I am told by the Blogger software that this is my 500th posting. Lawdie, Lawdie, Lawdie. There’s probably enough verbiage here to single-handedly short circuit half the brains in high school forensics. Then again, if I were O’C, my bank book would now read $2.5 million samolians. I’m working for the wrong website.
To celebrate this far from momentous event, there is a new TVFT podcast, a commentary on the highlights of Lexington tab last week. Literally. I’m not sure if my intention is to de-mystify tab or de-mythologize tab or re-humanize tab, but I do feel that there are people who fear to cross the threshold of any tab room for fear of… something. Granted, there are a couple of tab rooms closed for rules purposes, namely Districts and CFL Grands, where everyone is so worried about doing things absolutely by the book that anything that might jeopardize rule adherence is shunned, barred, banned and burned. But normally, aside from the need for quiet so that we can work undistracted when the times arise and rounds need to get out, and aside from not letting random people go through the results if a tournament does not wish it, a closed tab does not mean that the door is closed to visitors, but merely that results will not be shared William Nilliam. I’m all in favor of people popping into tab if they’re the sort of people I might be interested in seeing, or if they have questions, or even if they want to help out (although often the people who offer to help are desperately needed somewhere else, to wit, on the judging floor). I’m even willing to provide the staff of WTF with information for posting for the eagerly awaiting teeming multitudes, provided that I am allowed to give them a good, swift kick in return. As a point of curiosity, in Nostrum tabbing requires chanting in dead languages and the sacrificing of various barnyard animals; this indeed used to be the case, but later, more developed versions of the software have obviated the need for both singing and bloodletting.

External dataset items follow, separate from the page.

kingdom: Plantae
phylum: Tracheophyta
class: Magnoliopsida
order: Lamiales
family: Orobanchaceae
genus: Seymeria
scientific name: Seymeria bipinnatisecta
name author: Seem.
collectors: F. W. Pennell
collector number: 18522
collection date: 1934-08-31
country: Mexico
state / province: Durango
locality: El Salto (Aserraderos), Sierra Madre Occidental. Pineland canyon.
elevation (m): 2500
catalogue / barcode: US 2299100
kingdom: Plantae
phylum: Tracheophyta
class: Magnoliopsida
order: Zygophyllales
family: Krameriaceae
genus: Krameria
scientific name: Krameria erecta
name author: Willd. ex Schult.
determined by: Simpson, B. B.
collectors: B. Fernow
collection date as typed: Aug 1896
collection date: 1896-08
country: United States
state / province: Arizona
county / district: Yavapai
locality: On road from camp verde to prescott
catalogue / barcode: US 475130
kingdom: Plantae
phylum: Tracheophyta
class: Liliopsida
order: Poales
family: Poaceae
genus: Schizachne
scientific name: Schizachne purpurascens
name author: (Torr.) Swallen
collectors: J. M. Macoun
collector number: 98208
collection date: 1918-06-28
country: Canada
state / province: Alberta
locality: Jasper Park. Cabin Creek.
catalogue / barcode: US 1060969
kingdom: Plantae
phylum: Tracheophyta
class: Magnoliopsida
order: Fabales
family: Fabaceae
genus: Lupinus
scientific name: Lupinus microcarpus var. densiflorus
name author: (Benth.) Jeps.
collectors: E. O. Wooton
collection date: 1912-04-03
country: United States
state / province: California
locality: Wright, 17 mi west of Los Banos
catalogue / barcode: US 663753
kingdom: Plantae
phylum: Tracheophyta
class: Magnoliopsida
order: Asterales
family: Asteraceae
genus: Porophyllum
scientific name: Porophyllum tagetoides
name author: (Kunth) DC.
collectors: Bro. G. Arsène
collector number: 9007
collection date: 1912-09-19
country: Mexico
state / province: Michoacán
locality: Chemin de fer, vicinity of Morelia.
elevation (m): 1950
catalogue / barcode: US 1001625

And here’s an anomaly. At the Plebe meeting Tuesday, we talked a bit about moral standards from culture to culture. The middies were perfectly content, mostly, to accept that cultures were within their sphere of moral rectitude to punish the theft of a chicken with anything from a small fine to the cutting off of a hand. On the other hand (no pun intended), they all seemed to agree that stealing a chicken was wrong in any culture. In response, I refer you now to my essays on Cognitive Dissonance, You Kant Always Get What You Want, and, most germane of all, “101 Ways to Cook Chicken” (subtitled, “50.5 Ways to Cook Chicken if You’re One-Handed”).